In the five years since that day, I have told the story of my near-death experience many times. When I recount this story, I regularly credit my dear friend Sonja for saving my life, with an “assist” to the incredible team of doctors and nurses at the hospital where I was taken. I also mention my amazing friends and family, whose love and support in my day-to-day life gave my mind and body the strength it needed to survive.

We take first responders for granted

Until recently, I must admit that I overlooked the second, third, fourth and fifth people involved in treating me: the first responders.

I should be more indebted to them than anyone for the work that they do, but until I made the documentary After the Sirens, I didn’t think about them when I told the story of the day my life was saved. I relegated them to bit players rather than the stars of that story. And I never thought of them as individuals who would have had their own experience of that event. I will never not think of them again.

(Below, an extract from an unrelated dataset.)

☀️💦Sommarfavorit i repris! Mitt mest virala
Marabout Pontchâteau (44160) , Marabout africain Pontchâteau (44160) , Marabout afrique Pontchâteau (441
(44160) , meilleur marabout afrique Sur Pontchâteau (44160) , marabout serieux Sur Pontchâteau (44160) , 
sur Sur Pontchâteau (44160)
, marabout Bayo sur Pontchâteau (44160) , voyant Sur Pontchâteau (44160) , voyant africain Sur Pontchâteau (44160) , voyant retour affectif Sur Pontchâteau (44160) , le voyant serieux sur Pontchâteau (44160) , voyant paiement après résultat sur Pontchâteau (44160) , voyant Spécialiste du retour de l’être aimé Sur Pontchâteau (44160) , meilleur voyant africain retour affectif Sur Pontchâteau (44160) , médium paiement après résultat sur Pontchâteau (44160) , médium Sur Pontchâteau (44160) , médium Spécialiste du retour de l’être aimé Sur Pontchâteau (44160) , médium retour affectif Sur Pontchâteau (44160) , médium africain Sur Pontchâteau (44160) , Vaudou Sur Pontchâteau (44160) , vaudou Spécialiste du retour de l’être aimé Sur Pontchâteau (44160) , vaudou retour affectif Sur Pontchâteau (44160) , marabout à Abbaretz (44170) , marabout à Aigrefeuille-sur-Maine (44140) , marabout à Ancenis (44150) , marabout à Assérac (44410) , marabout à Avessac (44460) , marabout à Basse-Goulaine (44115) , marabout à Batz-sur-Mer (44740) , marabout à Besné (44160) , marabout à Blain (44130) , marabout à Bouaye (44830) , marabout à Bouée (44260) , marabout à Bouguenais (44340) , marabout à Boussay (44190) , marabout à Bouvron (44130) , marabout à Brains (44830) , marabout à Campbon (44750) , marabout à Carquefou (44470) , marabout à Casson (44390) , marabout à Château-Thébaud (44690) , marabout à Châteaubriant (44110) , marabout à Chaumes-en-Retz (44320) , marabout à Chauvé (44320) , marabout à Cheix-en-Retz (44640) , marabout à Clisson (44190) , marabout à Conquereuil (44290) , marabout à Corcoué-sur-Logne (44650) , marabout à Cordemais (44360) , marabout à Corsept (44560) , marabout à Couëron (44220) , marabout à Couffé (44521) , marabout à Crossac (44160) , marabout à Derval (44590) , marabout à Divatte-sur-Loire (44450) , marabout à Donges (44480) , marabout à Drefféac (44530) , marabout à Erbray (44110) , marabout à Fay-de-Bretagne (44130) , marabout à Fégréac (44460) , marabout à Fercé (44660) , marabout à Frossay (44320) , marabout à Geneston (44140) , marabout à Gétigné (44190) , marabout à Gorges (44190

Paramedics are suffering because of their jobs

In the course of making this film, I spoke to a lot of paramedics. It’s truly humbling to have a stranger summon their strength and courage to revisit a terrible event in their life and share their story with you. The facts are that approximately 26% of paramedics will get PTSD in the course of their careers and that they are five times more likely to commit suicide than the general population.

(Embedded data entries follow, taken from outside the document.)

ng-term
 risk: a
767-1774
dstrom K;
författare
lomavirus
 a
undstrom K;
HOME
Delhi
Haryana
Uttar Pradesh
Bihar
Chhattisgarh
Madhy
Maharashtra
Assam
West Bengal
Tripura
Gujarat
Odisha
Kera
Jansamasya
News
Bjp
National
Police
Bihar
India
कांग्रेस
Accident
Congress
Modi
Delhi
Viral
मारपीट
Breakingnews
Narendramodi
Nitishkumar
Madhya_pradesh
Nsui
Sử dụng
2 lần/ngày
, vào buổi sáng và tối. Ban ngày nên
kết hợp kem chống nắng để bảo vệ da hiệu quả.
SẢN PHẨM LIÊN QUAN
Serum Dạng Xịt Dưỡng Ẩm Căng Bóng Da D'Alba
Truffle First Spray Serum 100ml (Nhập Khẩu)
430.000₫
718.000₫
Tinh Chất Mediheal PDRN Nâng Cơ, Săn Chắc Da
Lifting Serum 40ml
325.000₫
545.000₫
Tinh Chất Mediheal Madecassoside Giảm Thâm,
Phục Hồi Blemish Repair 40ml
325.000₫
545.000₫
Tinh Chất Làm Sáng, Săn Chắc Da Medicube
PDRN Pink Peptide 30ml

I know that some paramedics are concerned that, by giving attention to this issue, the general public may think they’re all broken and unable to do their jobs. They don’t want a patient to be wondering if the healthcare professional who arrives to take care of them is secretly hanging on by a thread.

I fear that’s the stigma talking. Every single paramedic I met, despite their PTSD, demonstrated extraordinary strength and skill. None of them were ever bad paramedics. In fact, the very opposite; by all accounts, they were all great at what they did. Not all paramedics will get PTSD, but for the ones that do, it’s not a reflection of their ability to do the job — it can happen to the very best of them.

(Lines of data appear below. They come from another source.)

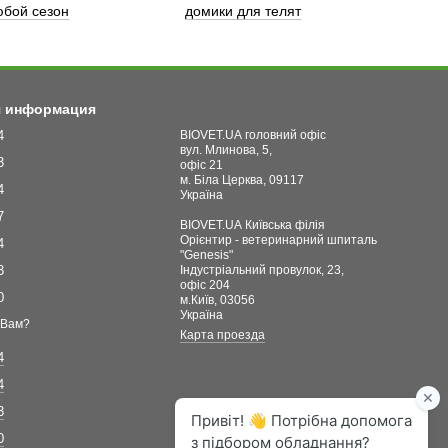
бой сезон
домики для телят
я информация
4
BIOVET.UA головний офіс
вул. Млинова, 5,
3
офіс 21
м. Біла Церква, 09117
4
Україна
7
BIOVET.UA Київська філія
Орієнтир - ветеринарний шпиталь
4
"Genesis"
3
Індустріальний провулок, 23,
офіс 204
0
м.Київ, 03056
Україна
 Вам?
Карта проезда
4
4
3
0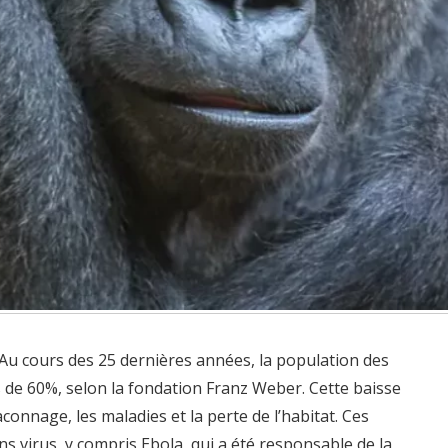
 Au cours des 25 dernières années, la population des
s de 60%, selon la fondation Franz Weber. Cette baisse
connage, les maladies et la perte de l’habitat. Ces
ns virus, y compris Ebola, qui a été responsable de la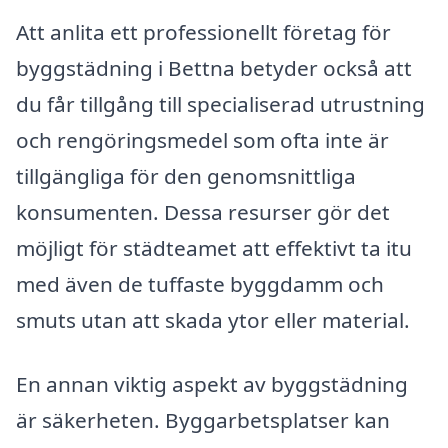
Att anlita ett professionellt företag för
byggstädning i Bettna betyder också att
du får tillgång till specialiserad utrustning
och rengöringsmedel som ofta inte är
tillgängliga för den genomsnittliga
konsumenten. Dessa resurser gör det
möjligt för städteamet att effektivt ta itu
med även de tuffaste byggdamm och
smuts utan att skada ytor eller material.
En annan viktig aspekt av byggstädning
är säkerheten. Byggarbetsplatser kan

All first responders deserve our thanks

On the last day of filming, one of the subjects, Natalie Harris, a paramedic in Ontario, showed me a “Cardiac Save” certificate that paramedics get for every life they’ve successfully saved from cardiac arrest. I had no idea this was something that existed. After months of filming paramedics telling me about their worst calls, it was this unexpected and positive story that undid me.

EXTRA SCENE: Natalie Harris shows film director Kevin Eastwood, a cardiac save certificate which she received for saving a young man's life.

For the first time during the project, tears welled up in my eyes, realizing that the woman in front of me, while not technically one of the first responders who saved my life, had done the same for others and was therefore as deserving of my gratitude as any of them.